The organizers of the All Things Open conference offered OSI a 5 minutes slot to announce the launch of the Open Source AI Definition. I’m sharing the prepared text below as an inspiration for others to use in their promotional material.
The Open Source Initiative will announce today the first stable version of the Open Source AI Definition.
This milestone is the result of a journey, a broad multidisciplinary, multistakeholder, global conversation spanning almost two years. It’s a major achievement for OSI.
We’ve been maintaining the definition of Open Source for 26 years. That’s the foundation of a vast ecosystem valued at 8.8 Trillion U.S. Dollars.
Open Source software is everywhere, the list of licenses complying with the Open Source Definition is the pivot point for developers, lawyers and regulators around the world.
That was all going fine until a few years ago a turbulence shook a lot of our assumptions. New products based on Artificial Intelligence systems were rapidly going in the hands of millions of people and regulators all over the world were considering its implications for citizens and society.
These AI products call themselves “open” or “open source” even when they are not, and regulators used the term in Open Source AI in new laws.
We saw this shift and needed to act: We were forced to provide a Definition of Open Source AI, lest someone else would do it for us.
The OSI didn’t know how to treat applications like DALL-E or Copilot. They’re software but they’re not programmed the way we’re used to. They rely on data but OSI traditionally hasn’t dealt with data, we deal with software.
We had a lot of questions three years ago: if Copilot has bugs, how do you fix it? If we wanted to ask for DALL-E to be Open Source, what exactly shall we be asking for? Is there an equivalent for the “source code” of Claude or ChatGPT?
These questions go to the heart of our mission: what do developers need to fork AI systems, to level the AI playing field, and to learn how to build AI machines?
We had to go on a quest to learn. We’ve spoken to numerous machine learning experts, lawyers, open source developers, content creators, philosophers around the world, in person and online, thanks to a grant from Sloan Foundation. Each of these has brought vital insight and shaped the Definition as it stands. The process was difficult and not without surprises. There have been controversies, too.
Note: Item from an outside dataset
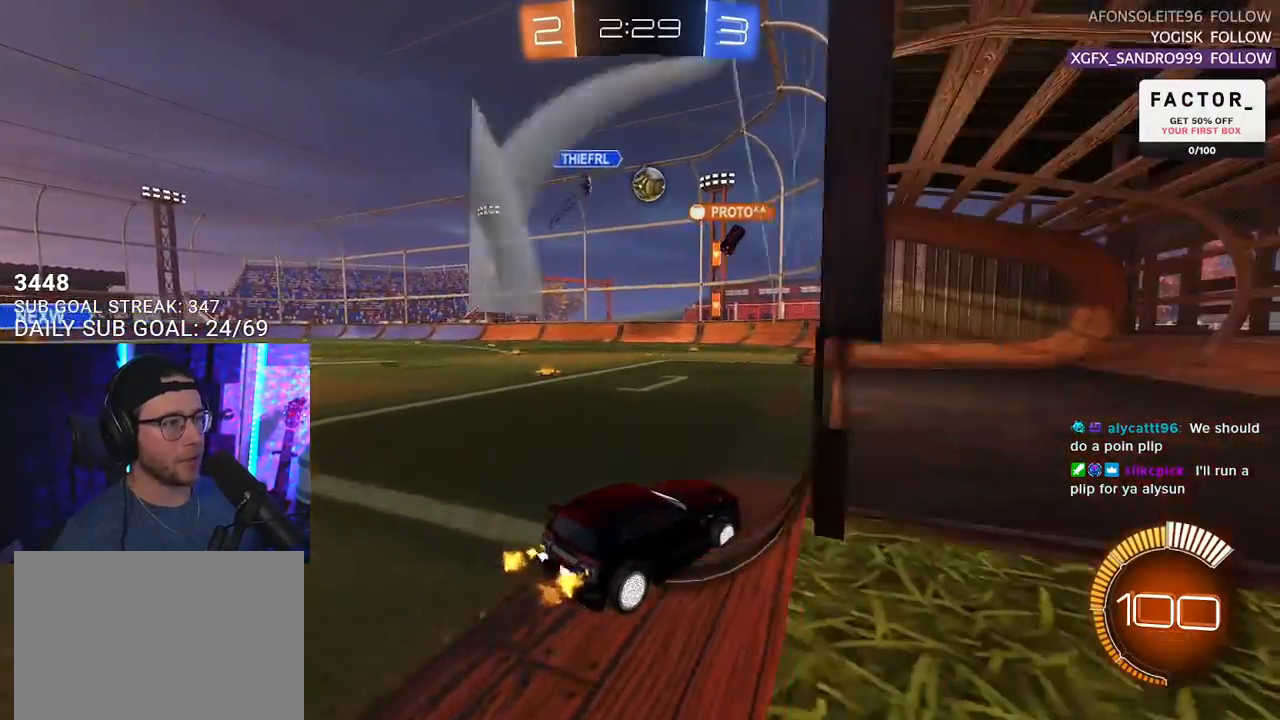
{"buttons": ["L2"], "left_stick": "left", "right_stick": "center", "events": [[300, "left_stick", "left"], [417, "L2", "down"], [417, "R2", "up"]]}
What we’ll announce later today is just a first milestone. There are so many things we’ve learned, and we know we all still have more learning to do.
We started from the intention to give the AI communities the rights they need to drive the open source innovation engine worth 8.8 trillion in value. The rights to fork, learn from, and improve an AI system.
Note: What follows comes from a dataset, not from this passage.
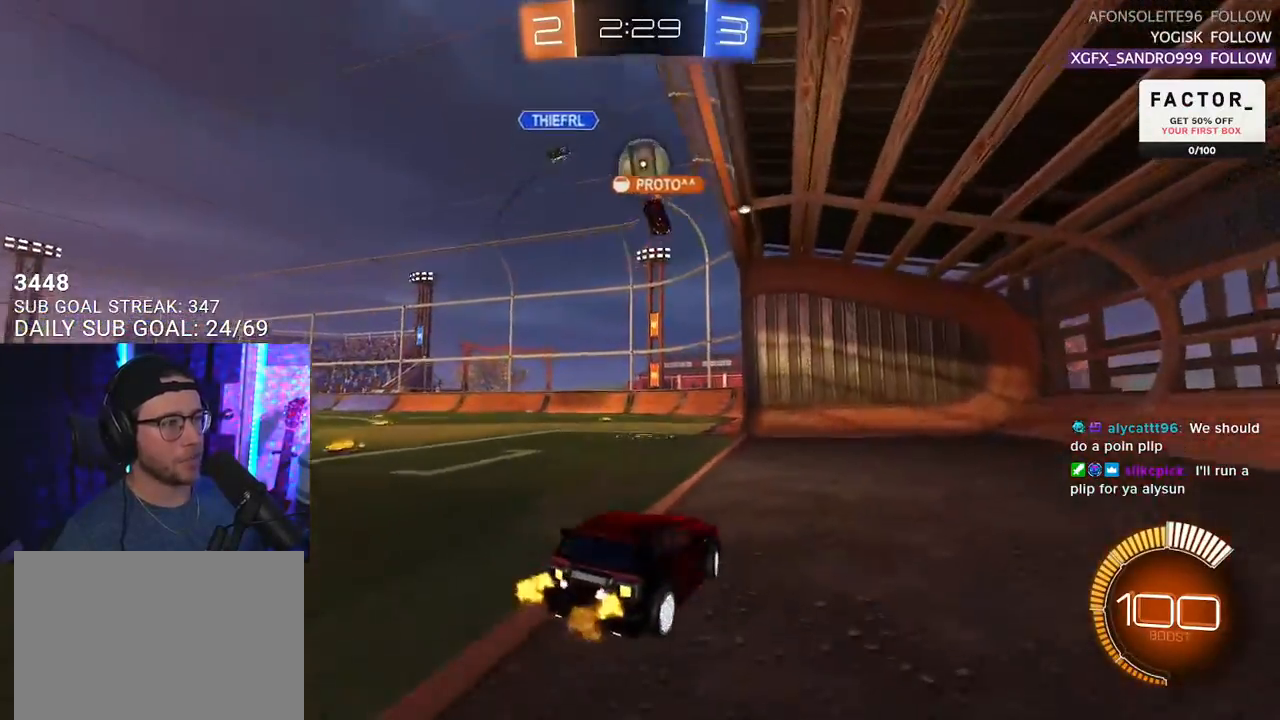
{"buttons": ["L2"], "left_stick": "down", "right_stick": "center", "events": [[50, "R2", "down"], [67, "L2", "up"], [217, "SQUARE", "down"], [283, "SQUARE", "up"], [367, "R2", "up"], [383, "L2", "down"], [483, "left_stick", "down"]]}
Where we are on this journey now is that Open Source AI is one that gives you access to model parameters, the code used to train it, the code used to build the dataset, and all of the data that you can legally share.
This is the minimum requirement for people to study how a machine learning system has been built and meaningfully fork it, take the pieces and build something on top of them or something new from scratch. Importantly, the folks who build AI in a collaborative way – LLM360 and EleutherAI agree with where we’ve drawn the line to allow the frictionless innovation that has proven so successful in Open Source software.
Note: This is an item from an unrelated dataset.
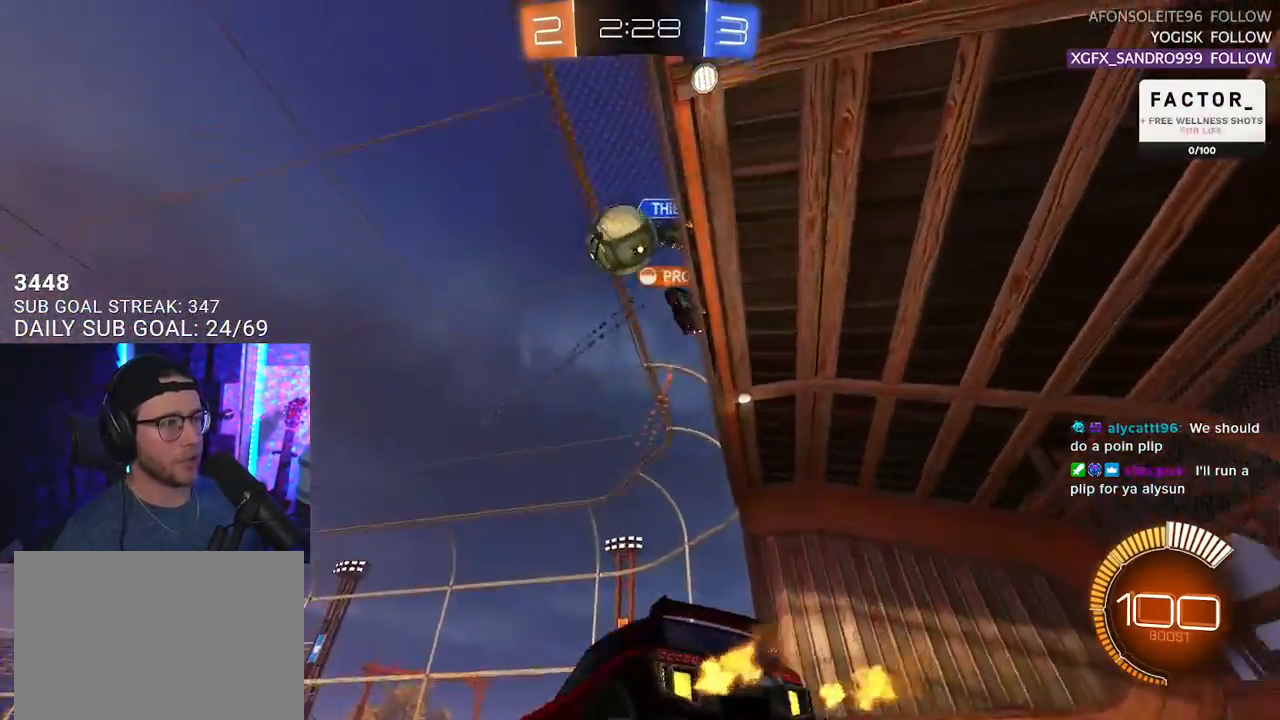
{"buttons": ["TRIANGLE", "R1", "R2"], "left_stick": "left", "right_stick": "center", "events": [[100, "R2", "down"], [200, "L2", "up"], [200, "left_stick", "left"], [300, "SQUARE", "down"], [383, "R1", "down"], [400, "TRIANGLE", "down"], [433, "SQUARE", "up"]]}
We need you to take this first version of Definition into the next phase. It took a decade for the Free Software Definition to add freedom 0, completing the freedoms to share, modify and study with the freedom to use the software for any purpose. The Open Source Definition was still receiving changes 5 years after its initial publication.
Just like Jono said yesterday at the Community Leadership Summit, we need progress more than perfection, and so long as we all keep working together to achieve progress, the Open Source AI Definition will get stronger over time.
Come to OSI’s session at 12:45 in Ballroom C to learn how we got the version 1.0 and see what’s coming next.